-------- The data

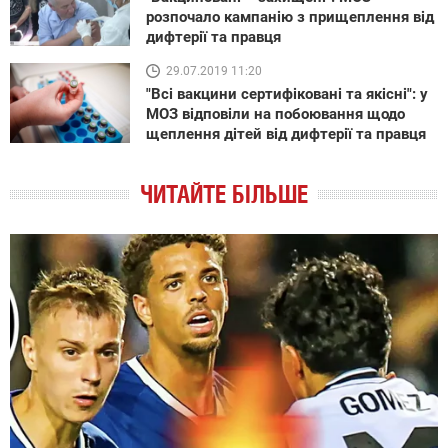
розпочало кампанію з прищеплення від
дифтерії та правця
29.07.2019 11:20
"Всі вакцини сертифіковані та якісні": у
МОЗ відповіли на побоювання щодо
щеплення дітей від дифтерії та правця
ЧИТАЙТЕ БІЛЬШЕ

----------------

What is required
Pictures are not part of the copy; output everything else in the records exactly.

Exercise solution
розпочало кампанію з прищеплення від
дифтерії та правця
29.07.2019 11:20
"Всі вакцини сертифіковані та якісні": у
МОЗ відповіли на побоювання щодо
щеплення дітей від дифтерії та правця
ЧИТАЙТЕ БІЛЬШЕ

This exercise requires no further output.